Dans ces mythes d’hospitalité, le père est homme de bien, soumis à Dieu ou plutôt à son hypostase terrestre, « l’étranger pauvre », auquel il doit accorder l’hospitalité coûte que coûte : en sacrifiant son fils par nécessité, il le remet à Dieu et abdique son pouvoir de père et de propriétaire du foyer 452 . Le père immole l’enfant pour un tiers en vertu d’une raison supérieure à laquelle il se remet, et non pour lui-même, à une simple fin privée, individuelle. L’offrande garantit qu’il ne s’agit pas d’un meurtre mais d’un sacrifice, que la mort mènera à autre chose : du sacré, du sens 453 .

Notes
449.

La destruction concomitante de Sodome et Gomorrhe indique l’écart entre la sainteté d’Abraham et la perversité des habitants de ces deux villes – des villes, c’est-à-dire des communautés localisées, une organisation sociale, et surtout une mixité des registres : un lieu où l’on ne sait pas ce qui est sacré et ce qui profane.
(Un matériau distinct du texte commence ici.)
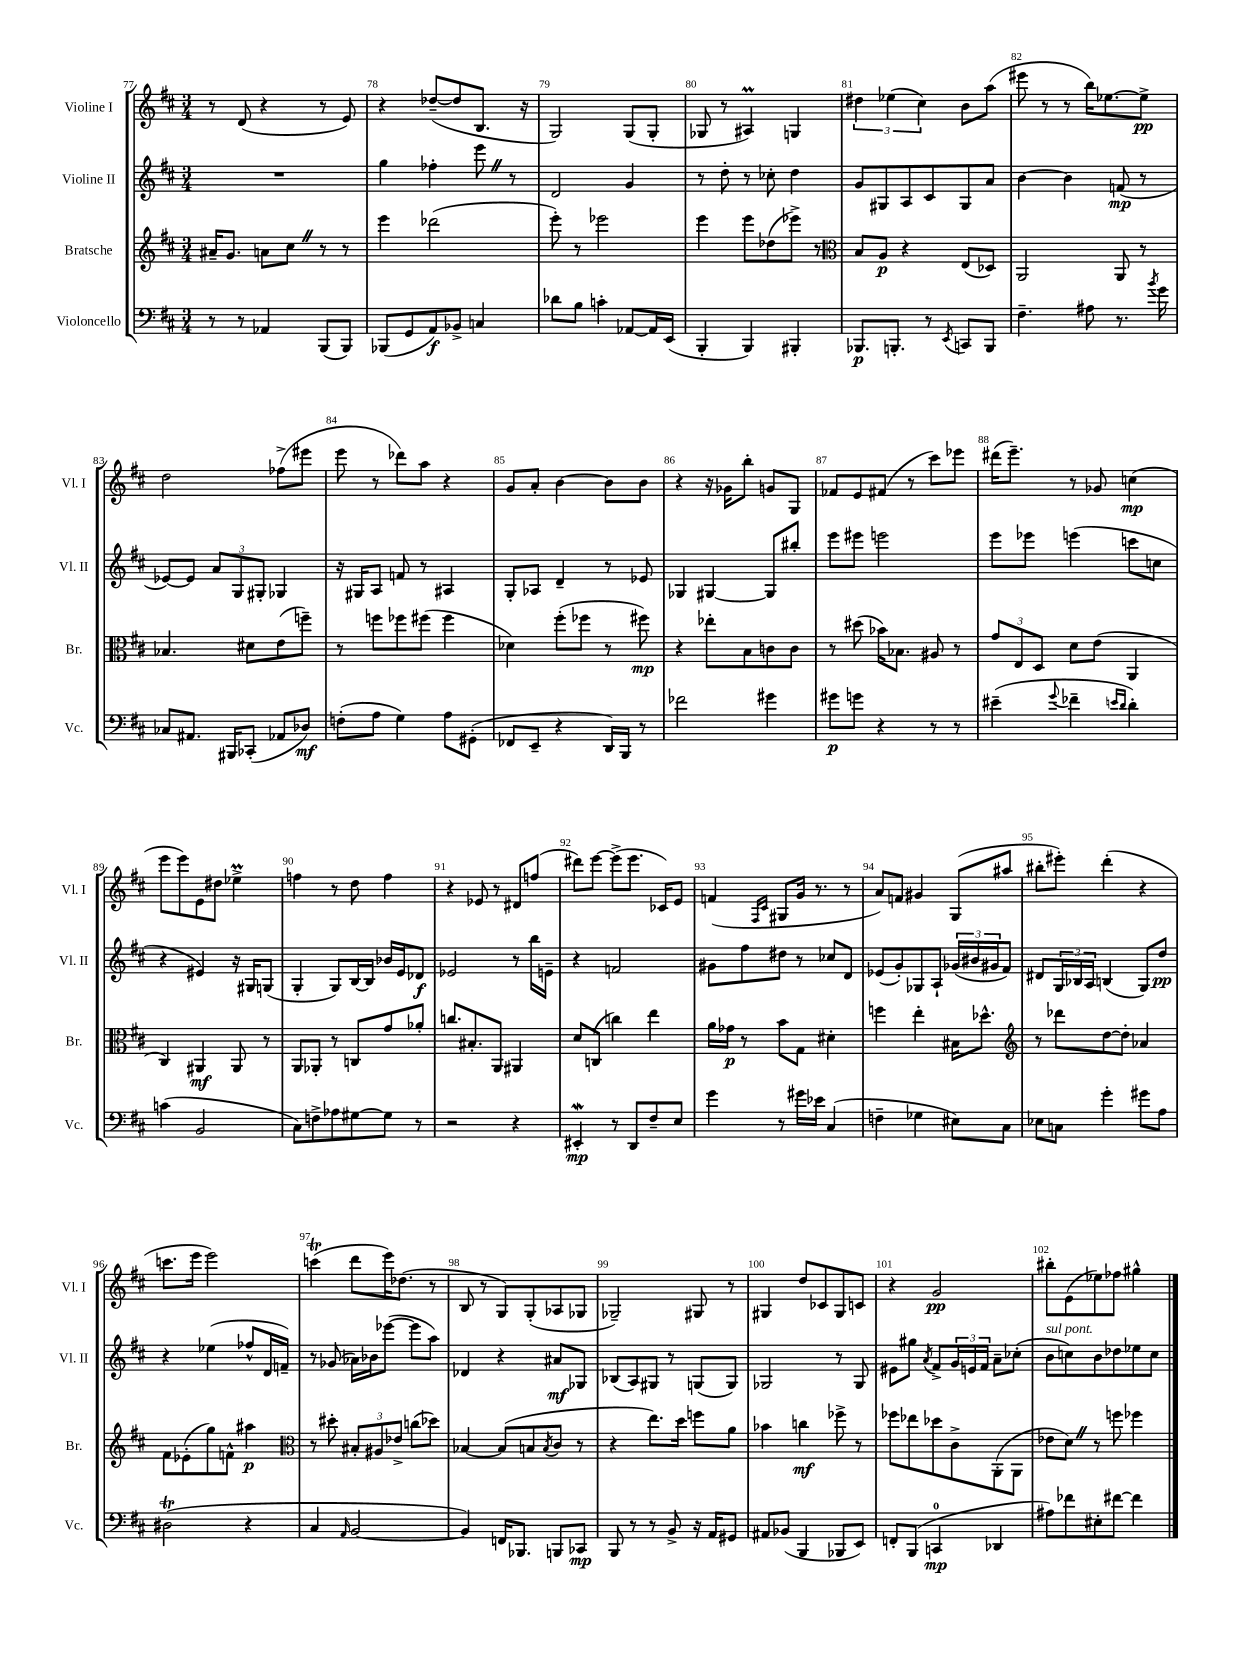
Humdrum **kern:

**kern	**kern	**kern	**kern
*staff4	*staff3	*staff2	*staff1
*clefF4	*clefG2	*clefG2	*clefG2
*k[f#c#]	*k[f#c#]	*k[f#c#]	*k[f#c#]
*M3/4	*M3/4	*M3/4	*M3/4
8r	16a#~/LK	2.r	8r
.	8.g/J	.	.
8r	.	.	(8d/
4AA-/	8a\L	.	4r
.	8cc#\J	.	.
(8BBB/L	8r	.	8r
8BBB/J)	8r	.	8e/)
=	=	=	=
(8BBB-/L	4eee\	4gg\	4r
8GG/	.	.	.
8AA/)	(2ddd-\	4ff-'\	([8dd-~/L
8BB-^/J	.	.	8dd-/]
4C/	.	8eee\	8.B/J
.	.	8r	.
.	.	.	16r
=	=	=	=
8d-\L	8eee'\)	2d/	2G/)
8B\J	8r	.	.
4c'\	2eee-\	.	.
[8AA-/L	.	4g/	(8G/L
16AA-/]L	.	.	8G'/J
(16EE/JJ	.	.	.
=	=	=	=
4BBB'/	4eee\	8r	8G-/
.	.	8dd'\	8r
4BBB/)	8eee\L	8r	4A#/)
.	(8dd-\	8cc-'\	.
4BBB#'/	8eee-^\J)	4dd\	4G/
.	8r	.	.
=	=	=	=
*	*clefC3	*	*
8.BBB-/L	8B/L	8g/L	6dd#\
.	8A/J	8G#/	.
.	.	.	(6ee-\
8.BBB'/J	.	.	.
.	4r	8A/	.
.	.	.	6cc#\)
8r	.	8c#/	.
8qEE/	.	.	.
8CC/L	(8E/L	8G#/	8b\L
8BBB/J	8D-/J)	8a/J	(8aa\J
=	=	=	=
4.F#~\	2AA/	[4b\	8eee#\
.	.	.	8r
.	.	4b\]	8r
8A#\	.	.	16bb\LK)
.	.	.	[8.ee-\
8.r	8AA/	(8f/	.
.	8r	8r	8ee-^\]J
8qb/	.	.	.
16g\	.	.	.
=	=	=	=
8C-/L	4.B-/	[8e-/L)	2dd\
8.AA#/J	.	8e-/]J	.
.	.	12a/L	.
16BBB#/LK	.	.	.
.	.	12G/	.
(8CC-'/J	8d#\L	.	.
.	.	12G#'/J	.
8AA-/L	(8e\	4G-/	(8ff-^\L
8D-/J)	8ff~\J)	.	8eee#\J
=	=	=	=
(8F'\L	8r	16r	8eee\
.	.	16G#/LK	.
8A\J	8ff\L	8A/J	8r
4G\)	8ff-\	8f/	8ddd-\L)
.	(8ff#\J	8r	8aa\J
8A\L	4ff#\	4A#/	4r
(8GG#'\J	.	.	.
=	=	=	=
8FF-/L	4d-\)	8G'/L	8g/L
8EE~/J	.	8A-/J	8a'/J
4r	(8ff#'\L	4d~/	[4b\
.	8ff-\J	.	.
16DD/LL)	8r	8r	8b\]L
16BBB/JJ	.	.	.
8r	8ff#\)	8e-/	8b\J
=	=	=	=
2f-\	4r	4G-/	4r
.	8ee-'\L	[4G#/	16r
.	.	.	16g-\LK
.	8B\	.	8bb'\J
4g#\	8c\	8G#/]L	8g/L
.	8c\J	8bb#'/J	8G/J
=	=	=	=
8g#\L	8r	8eee\L	8f-/L
8g\J	(8dd#\	8eee#\J	8e/
4r	16b-\LK)	2eee\	(8f#/J
.	8.B-\J	.	.
.	.	.	8r
8r	8A#/	.	8ccc#\L)
8r	8r	.	8eee-\J
=	=	=	=
(4e#~\	12g/L	8eee\L	(16ddd#\LK
.	.	.	8.eee~\J)
.	12E/	.	.
.	.	8eee-\J	.
.	12D/J	.	.
8qqg/	.	.	.
4f-~\	8d\L	(4eee\	8r
.	(8e\J	.	8g-/
16qqe/LL	.	.	.
16qqd/JJ	.	.	.
4d'\)	4AA/	8ccc\L	(4cc\
.	.	8cc\J	.
=	=	=	=
(4c\	4C#/)	4r	8eee\L
.	.	.	8eee\)
2BB/	4AA#/	4e#/)	8e\
.	.	.	8dd#\J
.	8AA#/	16r	4ee-^\
.	.	16G#/LK	.
.	8r	(8G/J	.
=	=	=	=
8C#\L)	8AA/L	4G'/	4ff\
8F^\	8AA-'/J	.	.
8A-\	8r	8G/L)	8r
[8G#\	8C/L	[16B/L	8dd\
.	.	16B/]JJ	.
8G#\]J	8g/	16b-/LL	4ff\
.	.	16e/J	.
8r	8a-'/J	8d-/J	.
=	=	=	=
2r	8.cc/L	2e-/	4r
.	8.B#'/	.	.
.	.	.	8e-/
.	8AA/J	.	8r
4r	4AA#/	8r	8d#/L
.	.	16bb\LL	(8ff/J
.	.	16e~\JJ	.
=	=	=	=
4EE#'/	8d/L	4r	8ddd#\L)
.	(8C/J	.	[8eee\J
8r	4cc\)	2f/	(8eee^\]L
8DD/L	.	.	8.eee\J
8F#~/	4ee\	.	.
.	.	.	16c-/LK)
8E/J	.	.	8e/J
=	=	=	=
4g\	16a\LL	8g#\L	(4f/
.	16g-\JJ	.	.
.	8r	8ff#\	.
.	.	.	16qqF#/LL
.	.	.	16qqc#/JJ
8r	8b\L	8dd#\J	8G#/L
16g#\LL	8G\J	8r	16g/Jk
16e-\JJ	.	.	8.r
(4C#/	4d#'\	8cc-/L	.
.	.	8d/J	8r
=	=	=	=
4F~\	4ff\	(8e-/L	8a/L)
.	.	8g'/)	8f/J
4G-\	4ee'\	8G-/	4g#/
.	.	8A`/J	.
8E#\L)	16B#\LK	(24g-/LL	(8G/L
.	.	24b#/	.
.	8.dd-^^\J	.	.
.	.	24g#/J	.
8C#\J	.	8f#/J)	8aa#/J
=	=	=	=
*	*clefG2	*	*
8E-\L	8r	8d#/L	8bb#'\L
8C\J	8ddd-\L	24G/L	8eee#'\J)
.	.	24B-/	.
.	.	24A/JJ	.
4g'\	[8dd\	(4B/	(4ddd'\
.	8dd'\]J	.	.
8g#\L	4a-/	8G/L)	4r
8A\J	.	8dd/J	.
=	=	=	=
(2D#\	8f#\L	4r	8.ccc\L
.	(8e-'\	.	.
.	.	.	16eee\Jk
.	8gg\)	(4ee-\	2eee\)
.	8f^^\J	.	.
4r	4aa#\	8ff-^^/L	.
.	.	16d/L	.
.	.	16f~/JJ)	.
=	=	=	=
*	*clefC3	*	*
4C#/	8r	8r	(4ccc\
.	8dd#'\	(8g-/	.
16qqAA/	.	.	.
[2BB/	12B#'/L	16a-\LL)	8ddd\L
.	.	16b-\J	.
.	12A#/	.	.
.	.	([8eee-\J	16eee\K)
.	12e-^/J	.	.
.	.	.	(8.dd-\J
.	(8cc\L	8eee-\]L	.
.	8dd-\J)	8aa\J)	8r
=	=	=	=
4BB/])	[4B-/	4d-/	8B/
.	.	.	8r
16FF/LK	(8B-/]L	4r	8G/L)
8.BBB-/J	.	.	.
.	8B/	.	(8G'/
.	8qB/	.	.
8BBB/L	8c#/J	8a#/L	8A-/
8CC-/J	8r	8G-/J	8G-/J
=	=	=	=
8BBB/	4r	(8B-/L	2G-~/)
8r	.	8A/)	.
8r	8.ee\L)	8G#/J	.
8BB^/	.	8r	.
.	16dd\Jk	.	.
16r	8ff\L	(8G/L	8G#/
16AA/LK	.	.	.
8GG#/J	8a\J	8G/J)	8r
=	=	=	=
8AA#/L	4b-\	2G-/	4G#/
(8BB-/J	.	.	.
4BBB/	4cc\	.	8dd/L
.	.	.	8c-/
8BBB-/L	8ff-^\	8r	8G#/
8EE/J)	8r	8G-/	8c/J
=	=	=	=
8FF'/L	8ff-\L	8e#\L	4r
(8BBB/J	8ee-\	8gg#\J	.
.	.	8qa/	.
4CC/	8dd-\	8f#^/L	2g/
.	8c#^\	24g/L	.
.	.	24e/	.
.	.	24f#/JJ	.
4DD-/	(8AA'\	8a~\L	.
.	8AA\J	(8cc-'\J	.
=	=	=	=
8A#\L)	8e-\L	8b\L	8bb#'\L
8f-\	8d\J)	8cc\)	(8e\
8E#'\	8r	8b\	8ee-\)
[8f#\J	8ff\	8dd-\	8ff-\J
4f#\]	4ff-\	8ee-\	4gg#^^\
.	.	8cc\J	.
==	==	==	==
*-	*-	*-	*-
L’errance d’Abraham, le bannissement d’Agar et Ismaël, accentuent cette mise à l’écart, qui est aussi mise en ordre, à laquelle procède la sacralisation.

450.

« Le fait d’être attaché signifie le refus de toute essence (sâchtnost) personnelle et l’abandon à la seule volonté d’Allah » (Blagoev, 1999 : 325). Sacrificateur et offrande sont identifiés l’un à l’autre, dans la même volonté divine ; le sacrifice constitue une sphère intermédiaire sacrale dans laquelle l’offrande se substitue au sacrifiant, l’incarne. Dans la littérature rabbinique, la « ligature d’Isaac » symbolise le sacrifice par excellence : obéissance, oubli ou dépassement de soi, acceptation. Le fils est précisément le premier fruit de la nouvelle nation, fondée par le père : il est le premier. Il est significatif que lors de Roch Hachana, le nouvel an juif, le premier jour, jour de la Création du monde, on raconte la naissance d’Isaac ; le deuxième jour, on rappelle son sacrifice.

451.

Dans certaines traditions musulmanes, les figures du père et du souverain sont clairement associées : « la figure canonique du prophète, envoyé par Allah pour diffuser la vraie foi, reçoit une nuance folklorique, qui investit l’envoyé de Dieu du rôle supérieur de seigneur, ayant le droit de gouverner le monde selon les règles de la foi dont il est le prêcheur. (...) En qualité de premier porteur de cette foi, Ibrahim devient dans les représentations populaires le premier seigneur du monde selon le nouvel ordre » (Blagoev, 1999 : 313). Cela renvoie selon Blagoev à un modèle sacrificiel fondateur : « le lien entre le “seigneur du monde” et le père sacrificateur peut nous conduire vers la forme archaïque du sacrifice primitif, qui par l’acte sacrificiel organise le chaos » (ibid.).

452.

Dans ces mythes d’hospitalité où l’homme charitable offre tout, jusqu’à son fils, au voyageur de passage, la maison est l’espace privé où s’exerce l’autorité du père, et où même Dieu n’entre pas s’il n’y est pas invité.

453.

D’autres légendes mettent en scène la Vierge ou le Christ lui-même demandant à la femme miséricordieuse chez laquelle ils se cachent de jeter son enfant au feu pour prendre le divin enfant dans ses bras, en échange de quoi elle accèdera au paradis : « femme charitable et miséricordieuse ! Mets ton enfant dans les flammes du feu, acceptes le Christ dans tes mains, hérites de son royaume céleste ».